Cuando se detuvo para pisar el cigarrillo, el perro aún seguía a su lado, quieto, esperando reiniciar la marcha.  Le hizo un gesto para que se alejara.  Anselmo creyó reconocer la mirada de alguien en la mirada de ese perro, pensó que algo tenía para decirle, para advertirle. Siempre le daba una importancia superlativa a ese tipo de circunstancias. Con un bad omen a media voz marcaba esos momentos.  Fervientemente confiaba en que existían poderosas y desconocidas fuerzas que se mostraban a los ojos de los mortales de una forma encubierta, disfrazada, para no causar pánico. Ese perro era algo más que un perro, sólo debía mantener la calma para descifrar el mensaje que llevaba consigo.  Pero una vez más no supo si el significado indicaba que debía seguir avanzando o que debía detenerse. 
Siguió, impulsado por esa incomprensible fuerza que produce la misericordia.  El perro se detuvo en el enrejado de entrada a la casa de Herminia.  Volvió a mirarlo y se acostó ubicando el hocico sobre el piso entre sus dos patas delanteras.
Tres horas más tarde Anselmo atravesó el pasillo lateral, cuando estuvo sobre la vereda cerró los ojos y respiró profundamente.  El perro aún estaba allí, en la misma posición.  Se incorporó y se acercó, tanto que Anselmo pudo sentirlo presionando su pierna como a punto de guiar a un ciego.
Juntos, hombre y animal, tan juntos que daban la sensación de ser sólo uno, desandaron el camino hasta el auto sin cambiar, siquiera, una leve mirada.

(VI)
Escuchó la sentencia en silencio,  indiferente.
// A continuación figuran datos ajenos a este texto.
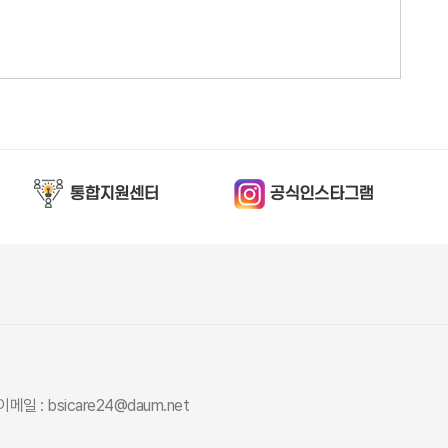
이메일 : bsicare24@daum.net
Lo condenaron a perpetua. Cada tanto, con el rostro desencajado, Anselmo recuerda a su madre sangrando por decenas de pequeños orificios.  Imitando la voz y los gestos de un niño, murmura: ¿te gustaron las agujas de tejer que te llevé de regalo, mamita Herminia?. Después se pone tenso con los ojos fijos en un rosario que pende de una lámpara. ¡Vieja nazi!, dice, antes de encender un cigarrillo.